- WHAT THE TASK ASKS -
Your task is to extract every entry that follows word for word while excluding the pictures.
§
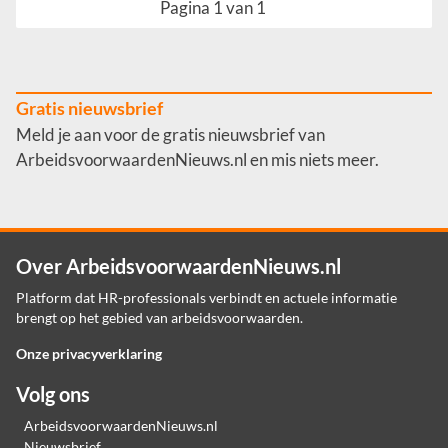
Pagina 1 van 1
Gratis nieuwsbrief
Meld je aan voor de gratis nieuwsbrief van
ArbeidsvoorwaardenNieuws.nl en mis niets meer.
Over ArbeidsvoorwaardenNieuws.nl
Platform dat HR-professionals verbindt en actuele informatie
brengt op het gebied van arbeidsvoorwaarden.
Onze privacyverklaring
Volg ons
ArbeidsvoorwaardenNieuws.nl
Nieuwsbrief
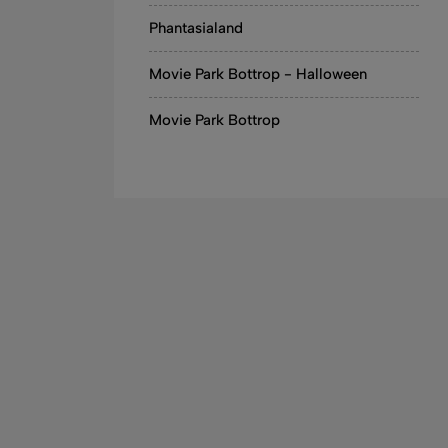
Phantasialand
Movie Park Bottrop - Halloween
Movie Park Bottrop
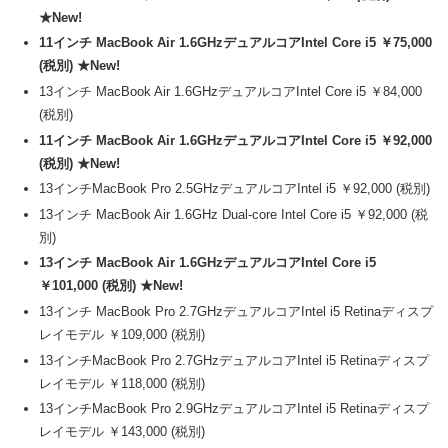
★New!
11インチ MacBook Air 1.6GHzデュアルコアIntel Core i5 ￥75,000
(税別) ★New!
13インチ MacBook Air 1.6GHzデュアルコアIntel Core i5 ￥84,000
(税別)
11インチ MacBook Air 1.6GHzデュアルコアIntel Core i5 ￥92,000
(税別) ★New!
13インチMacBook Pro 2.5GHzデュアルコアIntel i5 ￥92,000 (税別)
13インチ MacBook Air 1.6GHz Dual-core Intel Core i5 ￥92,000 (税
別)
13インチ MacBook Air 1.6GHzデュアルコアIntel Core i5
￥101,000 (税別) ★New!
13インチ MacBook Pro 2.7GHzデュアルコアIntel i5 Retinaディスプ
レイモデル ￥109,000 (税別)
13インチMacBook Pro 2.7GHzデュアルコアIntel i5 Retinaディスプ
レイモデル ￥118,000 (税別)
13インチMacBook Pro 2.9GHzデュアルコアIntel i5 Retinaディスプ
レイモデル ￥143,000 (税別)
§
- ANSWER SECTION -
Pagina 1 van 1
Gratis nieuwsbrief
Meld je aan voor de gratis nieuwsbrief van
ArbeidsvoorwaardenNieuws.nl en mis niets meer.
Over ArbeidsvoorwaardenNieuws.nl
Platform dat HR-professionals verbindt en actuele informatie
brengt op het gebied van arbeidsvoorwaarden.
Onze privacyverklaring
Volg ons
ArbeidsvoorwaardenNieuws.nl
Nieuwsbrief
Phantasialand
Movie Park Bottrop - Halloween
Movie Park Bottrop
★New!
11インチ MacBook Air 1.6GHzデュアルコアIntel Core i5 ￥75,000
(税別) ★New!
13インチ MacBook Air 1.6GHzデュアルコアIntel Core i5 ￥84,000
(税別)
11インチ MacBook Air 1.6GHzデュアルコアIntel Core i5 ￥92,000
(税別) ★New!
13インチMacBook Pro 2.5GHzデュアルコアIntel i5 ￥92,000 (税別)
13インチ MacBook Air 1.6GHz Dual-core Intel Core i5 ￥92,000 (税
別)
13インチ MacBook Air 1.6GHzデュアルコアIntel Core i5
￥101,000 (税別) ★New!
13インチ MacBook Pro 2.7GHzデュアルコアIntel i5 Retinaディスプ
レイモデル ￥109,000 (税別)
13インチMacBook Pro 2.7GHzデュアルコアIntel i5 Retinaディスプ
レイモデル ￥118,000 (税別)
13インチMacBook Pro 2.9GHzデュアルコアIntel i5 Retinaディスプ
レイモデル ￥143,000 (税別)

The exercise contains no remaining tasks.